While You Were Sleeping, They Abolished the Fourth Amendment

Paul Joseph Watson
Infowars.com
May 17, 2011
Two recent Supreme Court cases have served to virtually abolish the Fourth Amendment in the United States of America, with citizens no longer being “secure in their persons, houses, papers, and effects, against unreasonable searches and seizures.”



In a precedent described by dissenting justices as “breathtaking” and “unnecessarily broad,” the Indiana Supreme Court ruled last week in a 3-2 vote that doing anything to resist police busting down your door and conducting an illegal search is now a criminal act.

“[We] hold that the right to reasonably resist an unlawful police entry into a home is no longer recognized under Indiana law,” the court ruled in the case of Richard L. Barnes v. Indiana.

Dissenting Justices Brent E. Dickson and Robert D. Rucker made it clear that the ruling represented a total rejection of rights enshrined in the Fourth Amendment of the US Constitution.

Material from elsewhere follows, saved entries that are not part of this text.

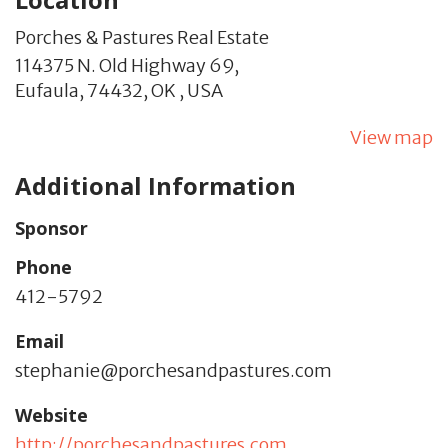
Porches & Pastures Real Estate
114375 N. Old Highway 69,
Eufaula,
74432,
OK
,
USA
View map
Additional Information
Sponsor
Phone
412-5792
Email
stephanie@porchesandpastures.com
Website
http://porchesandpastures.com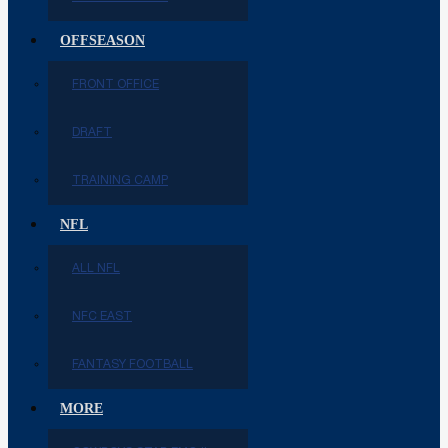
OFFSEASON
FRONT OFFICE
DRAFT
TRAINING CAMP
NFL
ALL NFL
NFC EAST
FANTASY FOOTBALL
MORE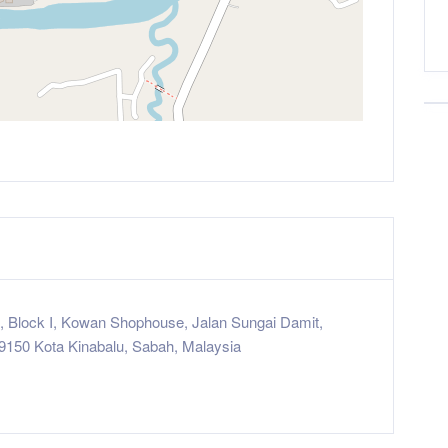
8, Block I, Kowan Shophouse, Jalan Sungai Damit,
9150 Kota Kinabalu, Sabah, Malaysia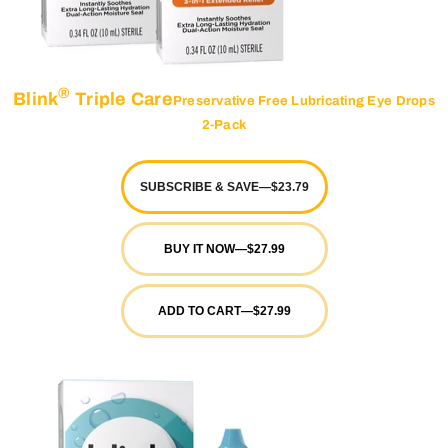
®
Blink
Triple Care
Preservative Free Lubricating Eye Drops
2-Pack
SUBSCRIBE & SAVE
—
$23.79
BUY IT NOW
—
$27.99
ADD TO CART
—
$27.99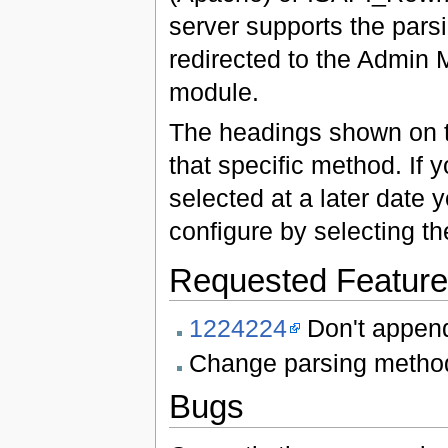
server supports the parsi
redirected to the Admin
module.
The headings shown on th
that specific method. If
selected at a later date y
configure by selecting t
Requested Featur
1224224
Don't append
Change parsing method 
Bugs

“In my view, the wholesale abrogation of the historic right of a person to reasonably resist unlawful police entry into his dwelling is unwarranted and unnecessarily broad,” Dickson wrote.

“In my view it is breathtaking that the majority deems it appropriate or even necessary to erode this constitutional protection based on a rationale addressing much different policy considerations,” added Rucker. “There is simply no reason to abrogate the common law right of a citizen to resist the unlawful police entry into his or her home.”